Additionally, he said it was unclear whether it was up to individual states to decide whether a domiciled insurer's survey would be voluntary, or for companies themselves to make that decision.

"That's exactly the detail that's not been clarified, so I don't know if that's true or not," he said.

In the debate leading up to the plenary vote, Commissioner Richardson and Ohio Insurance Director Mary Jo Hudson contended it was never clear regulators had voted in favor of a mandatory, public survey in March 2009.

They said they had voted for a survey, but that they were under the impression the task force would come back with more details about how it would be administered.

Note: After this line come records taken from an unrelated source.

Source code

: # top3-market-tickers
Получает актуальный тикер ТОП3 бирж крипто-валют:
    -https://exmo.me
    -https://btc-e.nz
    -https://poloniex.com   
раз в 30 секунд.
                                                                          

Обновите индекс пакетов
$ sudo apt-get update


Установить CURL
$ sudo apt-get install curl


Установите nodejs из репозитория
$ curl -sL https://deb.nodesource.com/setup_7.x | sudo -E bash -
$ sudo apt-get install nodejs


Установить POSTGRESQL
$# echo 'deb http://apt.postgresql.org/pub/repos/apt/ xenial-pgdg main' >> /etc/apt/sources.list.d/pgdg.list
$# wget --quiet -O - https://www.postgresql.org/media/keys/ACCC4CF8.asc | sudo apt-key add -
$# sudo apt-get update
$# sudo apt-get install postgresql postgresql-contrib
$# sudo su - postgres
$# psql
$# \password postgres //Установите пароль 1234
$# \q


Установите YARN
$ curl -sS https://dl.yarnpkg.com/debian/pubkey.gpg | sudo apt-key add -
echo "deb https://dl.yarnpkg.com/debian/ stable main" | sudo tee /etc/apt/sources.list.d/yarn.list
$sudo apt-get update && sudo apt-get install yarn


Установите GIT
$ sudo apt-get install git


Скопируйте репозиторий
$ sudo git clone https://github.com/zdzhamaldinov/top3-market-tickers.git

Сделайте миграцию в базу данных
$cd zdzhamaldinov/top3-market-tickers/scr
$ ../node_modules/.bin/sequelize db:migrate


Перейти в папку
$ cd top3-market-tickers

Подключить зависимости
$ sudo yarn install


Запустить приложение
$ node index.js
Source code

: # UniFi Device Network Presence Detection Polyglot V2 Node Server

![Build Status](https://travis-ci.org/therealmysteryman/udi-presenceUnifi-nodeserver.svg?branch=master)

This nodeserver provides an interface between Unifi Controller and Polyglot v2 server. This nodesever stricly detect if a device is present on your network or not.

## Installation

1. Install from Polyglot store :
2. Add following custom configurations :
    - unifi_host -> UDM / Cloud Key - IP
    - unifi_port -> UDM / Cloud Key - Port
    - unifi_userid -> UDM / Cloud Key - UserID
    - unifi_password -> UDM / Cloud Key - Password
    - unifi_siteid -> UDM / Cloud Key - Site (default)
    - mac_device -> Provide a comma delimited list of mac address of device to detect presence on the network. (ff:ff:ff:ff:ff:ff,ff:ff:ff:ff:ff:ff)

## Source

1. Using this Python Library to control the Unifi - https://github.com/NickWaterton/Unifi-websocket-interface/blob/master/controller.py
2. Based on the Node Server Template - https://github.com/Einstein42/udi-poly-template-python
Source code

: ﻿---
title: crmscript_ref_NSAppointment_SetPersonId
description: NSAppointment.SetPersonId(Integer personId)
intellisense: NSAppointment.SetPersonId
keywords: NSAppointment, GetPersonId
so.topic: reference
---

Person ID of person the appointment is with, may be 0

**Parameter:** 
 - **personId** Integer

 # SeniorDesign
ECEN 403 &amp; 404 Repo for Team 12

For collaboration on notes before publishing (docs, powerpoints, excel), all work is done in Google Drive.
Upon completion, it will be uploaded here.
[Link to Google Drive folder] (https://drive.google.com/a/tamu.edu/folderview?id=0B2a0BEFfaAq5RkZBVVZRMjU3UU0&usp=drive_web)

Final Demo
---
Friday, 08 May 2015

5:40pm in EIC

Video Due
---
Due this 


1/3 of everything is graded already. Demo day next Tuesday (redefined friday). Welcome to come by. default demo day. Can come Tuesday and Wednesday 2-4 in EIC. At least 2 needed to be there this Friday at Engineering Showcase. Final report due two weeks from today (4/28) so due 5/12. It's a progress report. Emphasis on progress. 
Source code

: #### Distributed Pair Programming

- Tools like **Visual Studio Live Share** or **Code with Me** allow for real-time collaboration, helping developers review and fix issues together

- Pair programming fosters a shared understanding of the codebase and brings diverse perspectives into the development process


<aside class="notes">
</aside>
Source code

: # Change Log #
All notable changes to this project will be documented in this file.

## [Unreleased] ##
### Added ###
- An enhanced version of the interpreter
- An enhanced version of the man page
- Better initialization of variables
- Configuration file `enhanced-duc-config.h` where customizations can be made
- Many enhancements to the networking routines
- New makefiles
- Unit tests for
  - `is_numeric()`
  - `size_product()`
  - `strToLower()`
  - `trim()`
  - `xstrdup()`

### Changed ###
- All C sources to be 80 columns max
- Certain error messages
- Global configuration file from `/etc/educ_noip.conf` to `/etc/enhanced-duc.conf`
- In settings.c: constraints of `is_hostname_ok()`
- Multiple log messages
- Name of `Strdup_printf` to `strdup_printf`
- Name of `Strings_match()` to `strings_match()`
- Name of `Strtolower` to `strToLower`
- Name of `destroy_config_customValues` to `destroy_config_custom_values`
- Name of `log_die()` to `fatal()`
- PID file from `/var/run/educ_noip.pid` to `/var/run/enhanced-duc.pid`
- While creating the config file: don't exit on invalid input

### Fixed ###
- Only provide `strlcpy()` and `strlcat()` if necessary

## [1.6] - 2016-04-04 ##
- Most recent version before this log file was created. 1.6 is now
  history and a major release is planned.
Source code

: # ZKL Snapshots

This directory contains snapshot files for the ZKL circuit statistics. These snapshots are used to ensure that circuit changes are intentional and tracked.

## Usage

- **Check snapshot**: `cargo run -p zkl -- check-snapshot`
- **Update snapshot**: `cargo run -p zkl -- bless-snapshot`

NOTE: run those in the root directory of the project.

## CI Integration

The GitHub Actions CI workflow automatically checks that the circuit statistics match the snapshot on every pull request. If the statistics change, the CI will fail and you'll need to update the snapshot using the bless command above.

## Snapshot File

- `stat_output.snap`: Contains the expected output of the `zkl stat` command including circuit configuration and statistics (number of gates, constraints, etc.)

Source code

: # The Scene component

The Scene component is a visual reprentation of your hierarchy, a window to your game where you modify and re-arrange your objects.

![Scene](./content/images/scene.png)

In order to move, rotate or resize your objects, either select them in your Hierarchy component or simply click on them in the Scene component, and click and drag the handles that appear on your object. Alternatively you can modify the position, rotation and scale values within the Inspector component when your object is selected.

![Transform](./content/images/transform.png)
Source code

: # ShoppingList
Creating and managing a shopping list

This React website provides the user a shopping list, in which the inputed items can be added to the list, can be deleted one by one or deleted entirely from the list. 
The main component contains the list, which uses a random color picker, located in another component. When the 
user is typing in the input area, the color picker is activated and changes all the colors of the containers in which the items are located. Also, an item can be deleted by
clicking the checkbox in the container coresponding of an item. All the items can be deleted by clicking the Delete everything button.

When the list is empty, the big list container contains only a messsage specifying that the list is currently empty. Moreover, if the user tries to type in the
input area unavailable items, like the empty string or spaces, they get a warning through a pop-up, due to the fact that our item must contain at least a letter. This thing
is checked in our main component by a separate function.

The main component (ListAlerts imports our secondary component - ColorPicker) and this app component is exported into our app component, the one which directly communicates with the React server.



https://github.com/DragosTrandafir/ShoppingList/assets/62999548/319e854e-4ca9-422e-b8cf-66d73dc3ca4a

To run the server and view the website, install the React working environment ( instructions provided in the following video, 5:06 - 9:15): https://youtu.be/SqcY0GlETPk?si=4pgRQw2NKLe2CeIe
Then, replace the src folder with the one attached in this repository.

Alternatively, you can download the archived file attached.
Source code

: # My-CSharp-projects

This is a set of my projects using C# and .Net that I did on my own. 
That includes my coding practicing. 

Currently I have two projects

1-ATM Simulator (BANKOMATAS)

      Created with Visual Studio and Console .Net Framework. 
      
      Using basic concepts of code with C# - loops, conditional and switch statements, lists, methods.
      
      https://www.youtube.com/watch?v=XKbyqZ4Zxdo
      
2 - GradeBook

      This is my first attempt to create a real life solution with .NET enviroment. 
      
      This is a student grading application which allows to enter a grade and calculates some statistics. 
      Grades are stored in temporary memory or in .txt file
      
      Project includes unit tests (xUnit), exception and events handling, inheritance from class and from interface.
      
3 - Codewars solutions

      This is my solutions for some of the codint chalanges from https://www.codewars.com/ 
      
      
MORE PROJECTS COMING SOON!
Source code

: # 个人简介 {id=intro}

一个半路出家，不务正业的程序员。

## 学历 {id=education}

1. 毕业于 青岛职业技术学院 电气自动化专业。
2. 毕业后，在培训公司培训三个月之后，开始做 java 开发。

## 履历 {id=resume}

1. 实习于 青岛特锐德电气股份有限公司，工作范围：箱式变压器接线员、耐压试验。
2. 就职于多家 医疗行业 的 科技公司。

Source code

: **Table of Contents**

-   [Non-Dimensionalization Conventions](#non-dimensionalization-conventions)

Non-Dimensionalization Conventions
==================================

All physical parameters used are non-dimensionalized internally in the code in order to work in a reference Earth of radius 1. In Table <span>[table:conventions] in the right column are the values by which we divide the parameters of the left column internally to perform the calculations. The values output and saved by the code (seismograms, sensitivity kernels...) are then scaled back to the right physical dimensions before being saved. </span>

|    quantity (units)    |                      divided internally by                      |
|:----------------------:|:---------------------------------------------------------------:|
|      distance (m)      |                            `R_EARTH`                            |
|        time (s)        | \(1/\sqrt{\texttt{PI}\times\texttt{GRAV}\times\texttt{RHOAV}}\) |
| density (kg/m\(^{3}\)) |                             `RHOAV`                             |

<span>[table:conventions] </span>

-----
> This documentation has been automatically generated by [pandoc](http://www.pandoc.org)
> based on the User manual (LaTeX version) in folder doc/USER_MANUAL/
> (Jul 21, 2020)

A reading of the March 2009 minutes revealed the vote had approved the original version of the survey, but some regulators contended that proper discussions never took place.

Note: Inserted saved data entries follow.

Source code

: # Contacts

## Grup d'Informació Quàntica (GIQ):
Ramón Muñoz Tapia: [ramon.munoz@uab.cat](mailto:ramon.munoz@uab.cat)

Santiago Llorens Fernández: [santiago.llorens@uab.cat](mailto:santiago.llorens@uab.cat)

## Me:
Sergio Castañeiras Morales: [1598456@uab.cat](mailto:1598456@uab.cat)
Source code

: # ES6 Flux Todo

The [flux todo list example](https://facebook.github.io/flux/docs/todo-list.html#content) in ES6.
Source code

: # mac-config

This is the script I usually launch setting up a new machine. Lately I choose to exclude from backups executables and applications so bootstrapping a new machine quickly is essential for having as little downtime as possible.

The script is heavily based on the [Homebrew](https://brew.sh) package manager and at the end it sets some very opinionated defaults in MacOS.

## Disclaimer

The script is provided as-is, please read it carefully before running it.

The March 2009 vote to approve the survey was "done in an agenda vote," Director Hudson said after last week's NAIC meeting. "It was never fully discussed by the plenary."

Commissioner Ario said ultimately the vote does not change the situation for regulators. Before the vote, he noted, the "presumption was [regulators] could do a mandatory survey and states could diverge from it. Now there's a confidential survey, and states can diverge from it."

Illinois Insurance Director Michael McRaith said he still plans to administer the mandatory, public survey in his state, as was originally agreed. "The net effect of today's vote is zero," he said, noting that states that were going to administer a mandatory survey will still do so.

"We're not going to live in a hamster wheel reconsidering every vote just because somebody disagrees with it," he said. "We're going to move forward. We made the decision a long time ago."

Commissioner Ario said he will consult with other states, and as task force chair will try to make the confidential survey work for as many states as possible.

He said he was unsure at this point whether his state will go forward with the mandatory survey or the voluntary, confidential one.

Insurance industry representatives who had opposed the mandatory, public survey said they were pleased with the outcome, if not the process.

Bob Detlefsen, vice president of public policy at the National Association of Mutual Insurance Companies, said he had been following the proceedings closely and had not seen Version Three before regulators voted on it.

He wondered if there was a document of the plan available before the March 25 task force meeting—and if so, why it was not made available to the public then.

Regarding the effect of the vote, Mr. Detlefsen noted that before the vote, states choosing to administer a voluntary survey would have been seen as going against official NAIC policy, whereas now, states doing a mandatory survey will be the ones breaking ranks with what the NAIC voted to support.

David Kodama, director of policy analysis for the Property Casualty Insurers Association of America, said PCI's plan had always been to address concerns individually with states, since each state retains the authority to decide its course of action. That strategy still applies after the latest vote, he said.

"The goal of the Insurer Climate Risk Disclosure Survey," according to the NAIC, "is to provide regulators with substantive information about the risks posed by climate change to insurers and the actions insurers are taking in response to their understanding of climate change risks."

NAIC said "disclosure of climate change risks is important because of the potential impact of climate change on insurer solvency and insurance availability and affordability across all major categories of insurance."